Schmoolie's Hammer


     It is not every family that can count a count and a movie star and even a magician in their ancestry.  True, the count was a no-count, the movie star a faded light, and the magician a bit of a fool, but that – as any chef will tell you – is what makes the hamin hum.
     Hamin is a kind of stew.
     But then again I don’t really cook all that much.

     In any case, at the end of his long and very undistinguished career, Schmoolie the Conjurer returned to Vilna for one final show.  It was late in the game both for him and for the town.  Times were changing and without the local festival circuit, Schmoolie’s meager talents had no place left to stink.  Besides, he was getting to be too old to live the vagabond life and the town had only weeks before its final gasp.
     Yet he came and set up and performed his usual slight-of-hand tricks which had not gotten much better over the years.  Still, the children came along with their parents who had been the children before, and they giggled and fidgeted and the adults came to watch over them and hear their laughter drown out the sounds of war.
     Then Schmoolie with the low grand opera he had developed in lieu of charisma, took out a heavy sledgehammer and made a big deal about it…the size, the weight, the density of the wood.  He called one of the strong young men up to the stage – which was still nothing but a table on a blanket on the grass – and told him to take the sledgehammer and hit him over the head with it as hard as he could.
     The young man, an apprentice carpenter, was familiar with hammers and once he felt the heft of it, adamantly refused to do it.  Schmoolie cajoled and pleaded but it did not work.  The man weighed the hammer against the sight of this now frail older man and decided intelligently not to spend the rest of his life in prison for manslaughter. 
     But then Schmoolie winked at him as if to let him in on the trick and that tricked him.  He felt that the old man either had something up his sleeve or a great deal of chutzpah and either one was convincing.
     “Is this going to be okay?” the young man asked no one in particular. 
     “I am Schmoolie the Conjurer,” the magician announced, “what do you think?”

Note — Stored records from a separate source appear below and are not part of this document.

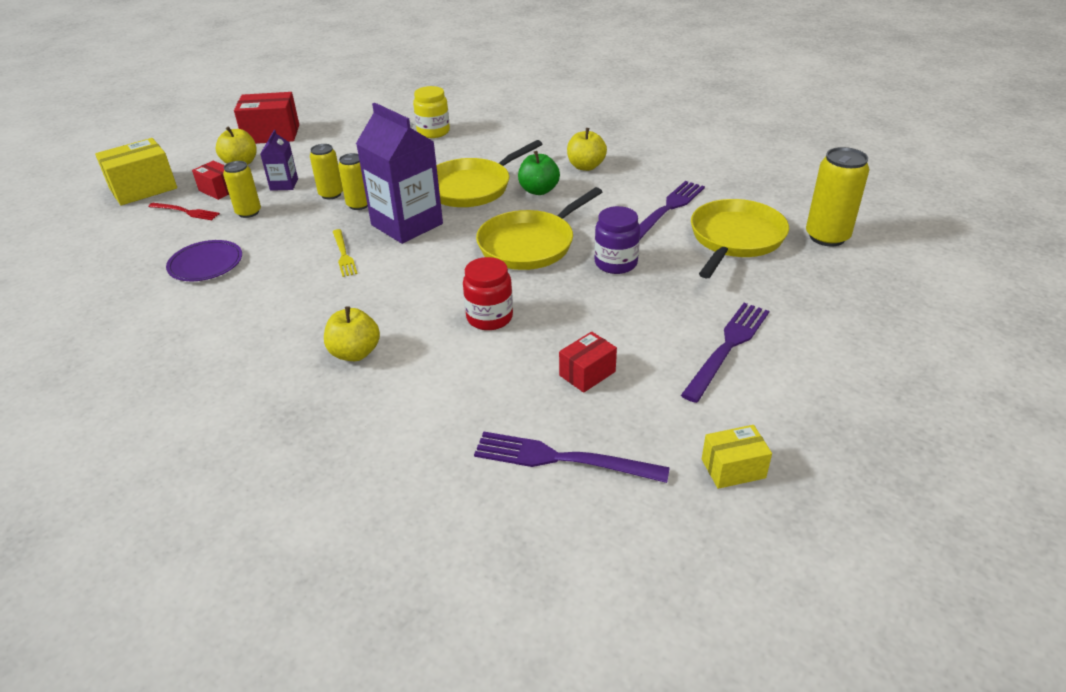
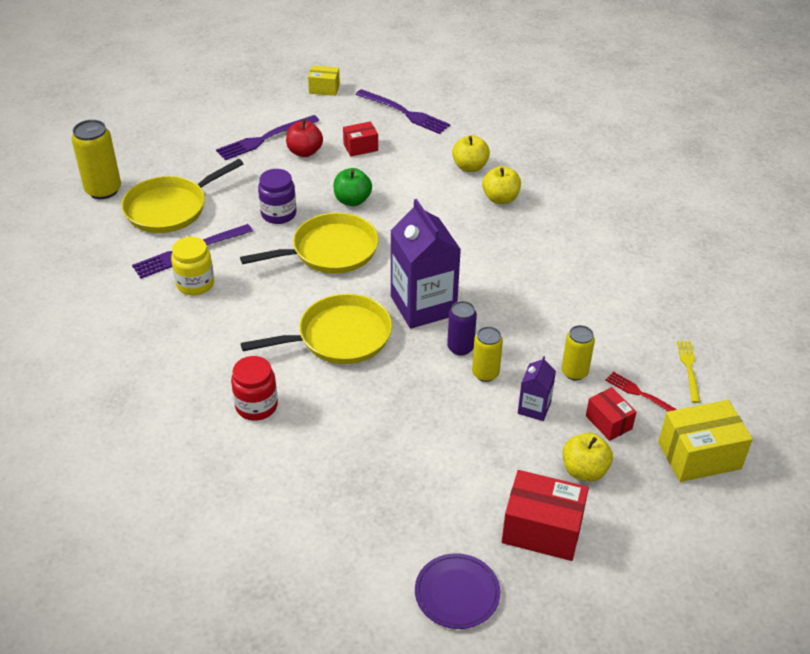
camera: 160 degrees left, 5 degrees up
(205, 263) = (613, 313): purple plate -> purple plate (457, 593)
(343, 254) = (489, 287): yellow fork -> yellow fork (689, 368)
(359, 205) = (460, 347): yellow can -> purple can
(433, 132) = (331, 456): yellow jar -> yellow jar (195, 284)
(489, 317) = (399, 198): red jar -> red jar (256, 406)
(538, 190) = (279, 311): green apple -> green apple (352, 200)
(586, 166) = (208, 331): yellow apple -> yellow apple (470, 167)
(656, 344) = (304, 152): none -> red apple

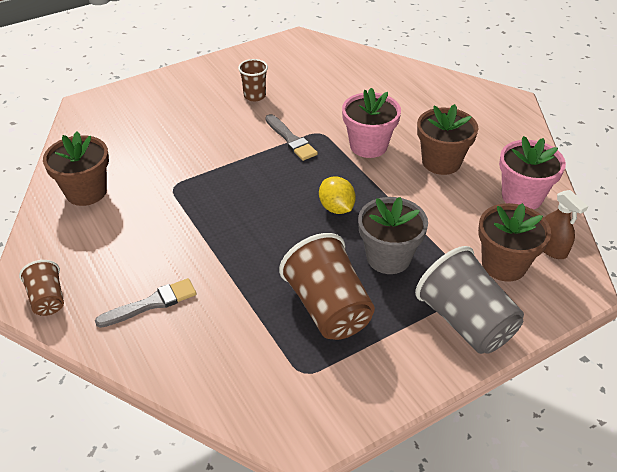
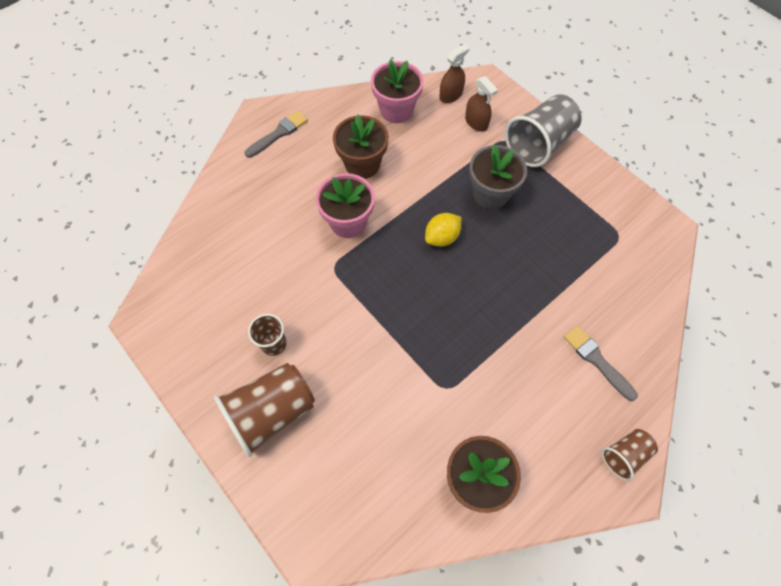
camera: 100 degrees left, 20 degrees up
(291, 140) = (350, 291): grey brush -> grey brush (278, 134)
(328, 308) = (555, 228): brown cup -> brown cup (271, 412)
(504, 264) = (476, 122): brown flower pot -> brown spray bottle

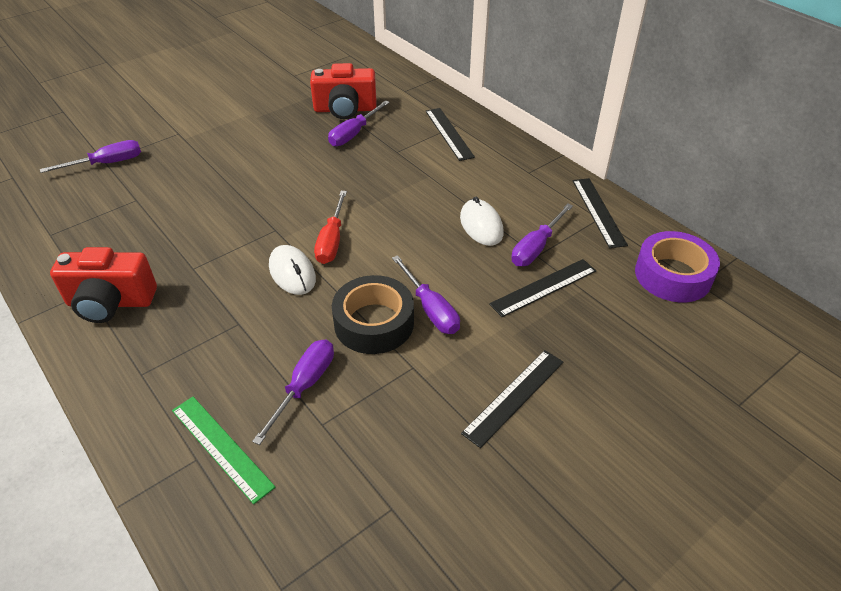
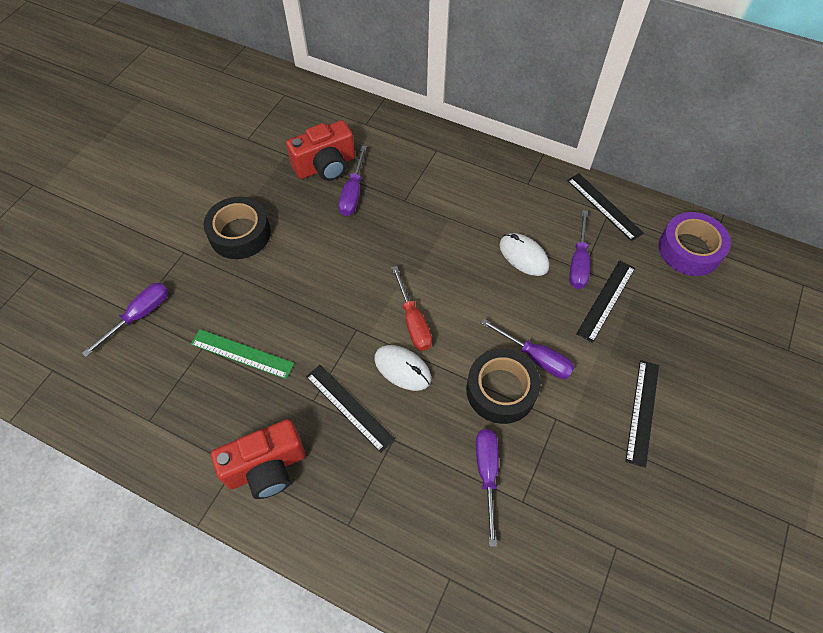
camera: 25 degrees left, 15 degrees up
(221, 447) = (461, 559): green ruler -> green ruler (242, 354)
(233, 134) = (240, 234): none -> black tape
(448, 133) = (436, 163): black ruler -> black ruler (349, 407)

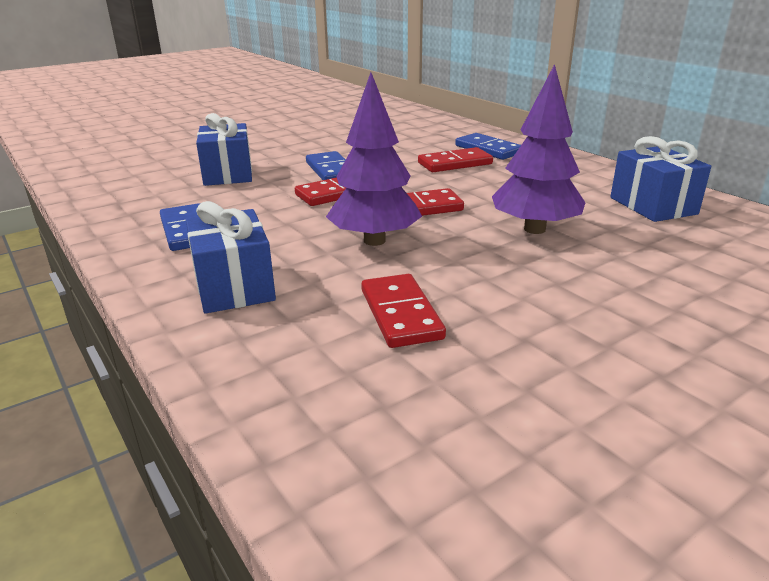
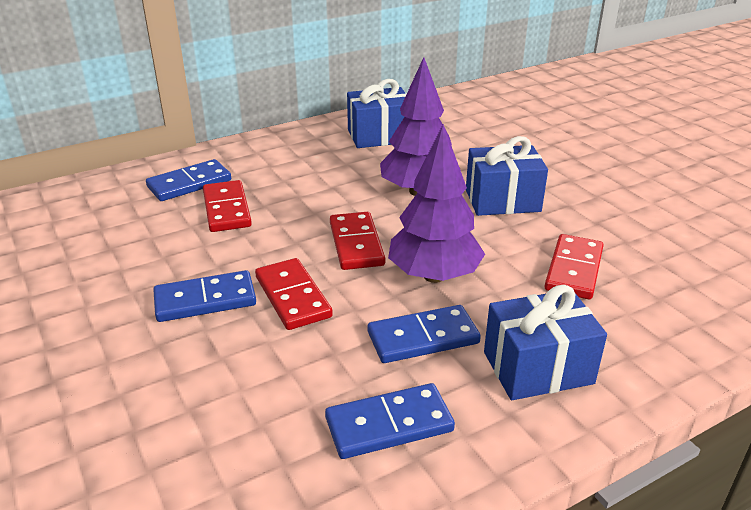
camera: 85 degrees left, 5 degrees up
(228, 174) = (167, 405): blue gift -> blue gift (502, 200)
(283, 238) = (423, 338): none -> blue domino
(401, 314) = (573, 269): red domino -> red domino turned 60 degrees counterclockwise

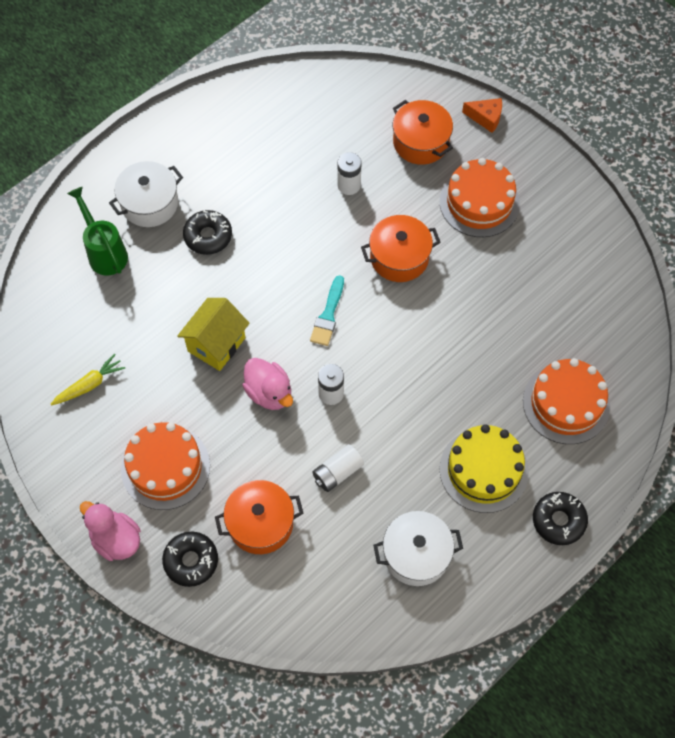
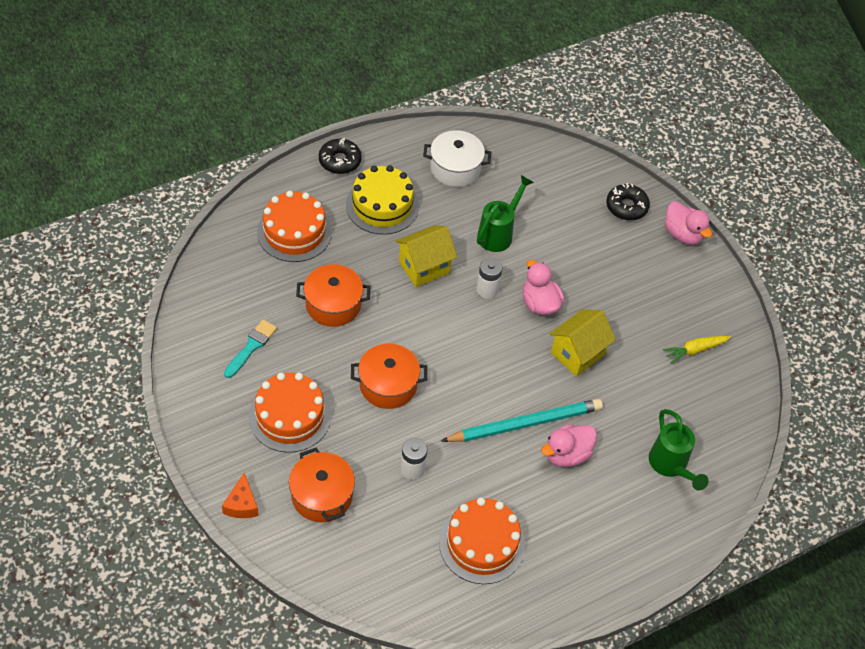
camera: 170 degrees left, 10 degrees down
(149, 203) = (620, 504): white pot -> none
(165, 467) = (637, 272): orange cake -> orange cake (482, 543)
(208, 236) = (566, 454): black donut -> pink duck
(255, 255) = (525, 423): none -> turquoise pencil
(260, 523) = (568, 216): orange pot -> orange pot (333, 305)
(328, 315) = (470, 352): turquoise brush -> turquoise brush (251, 347)
(337, 472) = (498, 233): white battery -> green watering can
(408, 401) = (424, 267): none -> yellow house
(486, 118) = (242, 504): orange cheese -> orange cheese turned 120 degrees counterclockwise

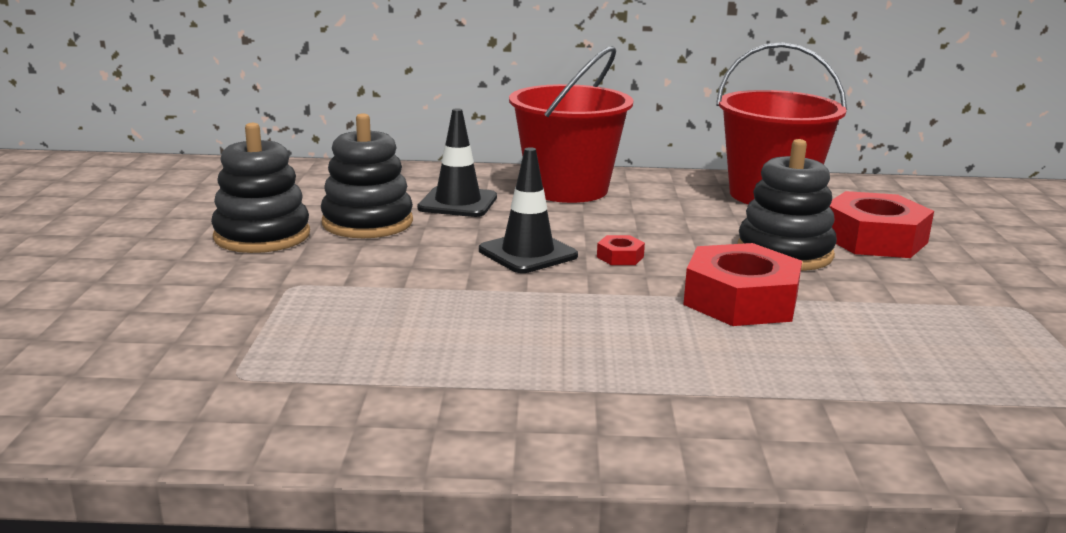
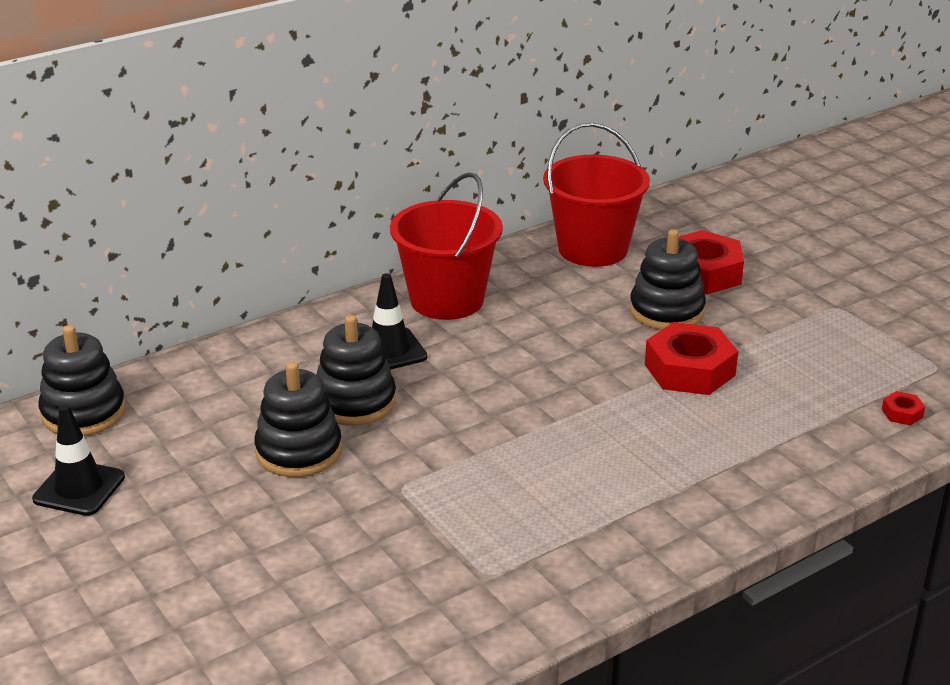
camera: 35 degrees left, 10 degrees up
(169, 170) = (83, 412): none -> black stacking toy
(527, 253) = (511, 384): black traffic cone -> black traffic cone (79, 488)
(620, 257) = (574, 360): red nut -> red nut (902, 413)

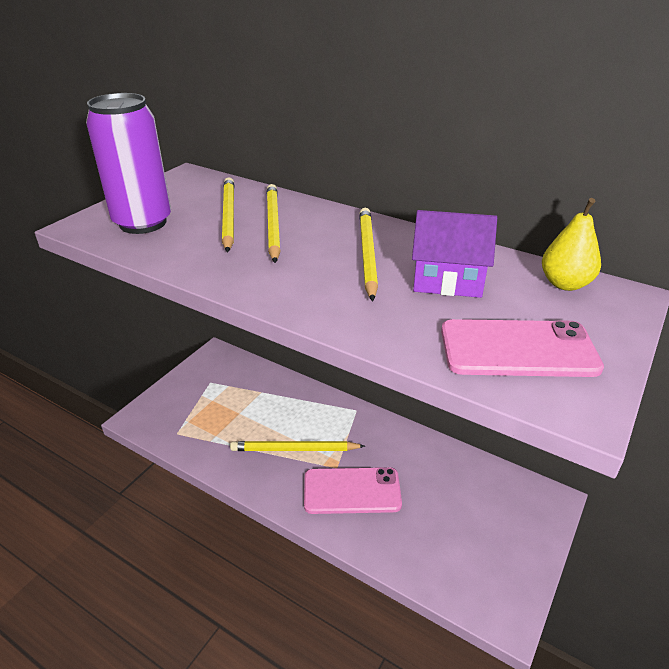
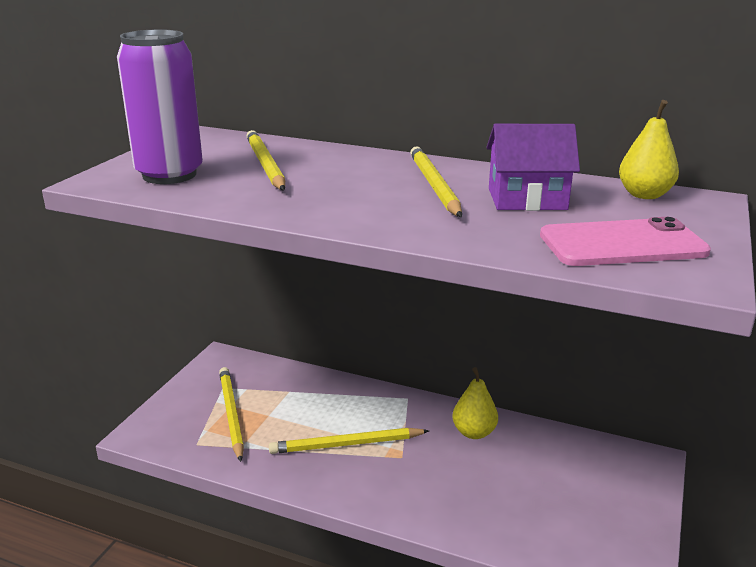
camera: 10 degrees left, 10 degrees down
(272, 225) = (319, 168): yellow pencil -> yellow pencil (231, 414)
(352, 491) = (426, 478): pink phone -> none
(403, 451) = (474, 432): none -> yellow pear

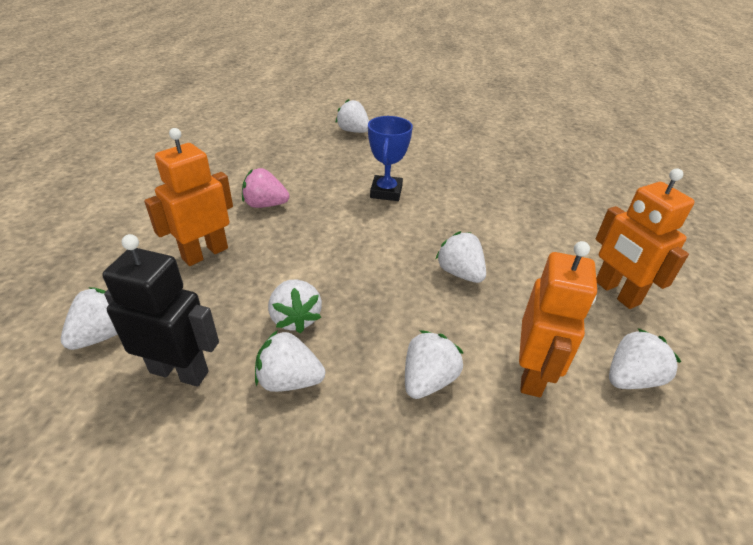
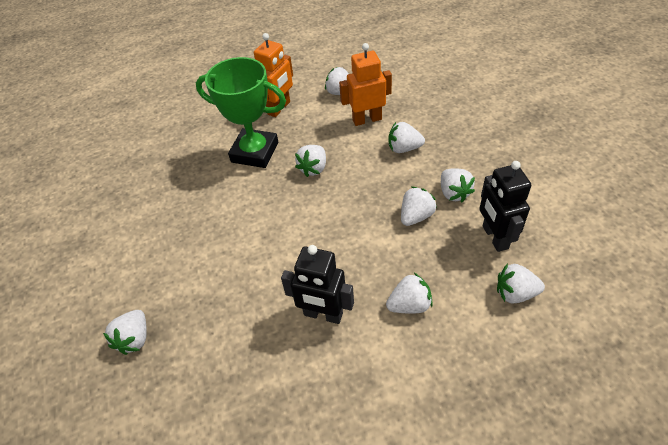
camera: 115 degrees left, 10 degrees up
(205, 253) = (409, 305): orange robot -> white strawberry
(265, 205) = (323, 314): pink strawberry -> black robot
(386, 192) = (244, 248): blue trophy -> none
(527, 241) = (255, 152): none -> green trophy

     So with a little more coaxing, mostly from the kids in the crowd who still trusted adults, Schmoolie bent over before him and raised his arms out to his sides.  Like someone preparing for the guillotine.  Then he motioned to the young man who raised the sledgehammer over his head.  He held it high for a few seconds but thought the better of it and paused.  Then, noticing all the eyes on him, he thought the better of that too and brought the hammer crashing down on the magician’s head.
     Schmoolie collapsed in a heap.
     Everyone gasped.  The tinker turned blue; the teacher fainted.  Some of the adults rushed in but no one could revive him.  Medics were called and Schmoolie was taken to the hospital in the nearest city.  Weeks passed and nothing worked.  And there Schmoolie stayed in a coma for five long years.

     One day, long after Letz and all its citizens were long gone, a nurse was adjusting his tubes and thought she saw a flutter in his eyelid.  She called another nurse over and, sure enough, both his eyes flicked under the closed lids.  Other nurses and doctors came.  It was a stunning moment.  Could the long vigil finally be over?  They all hovered over the bed, staring, waiting.
     All at once, Schmoolie opened his eyes.  He looked around at the group of people who were gathered around him staring and waiting.  True to his nature, he threw up his hands and shouted: ”Ta-da!”

     As I look at one of his calling cards, I often wonder just how much of the magic we all yearn for is nothing more than a touch of chutzpah.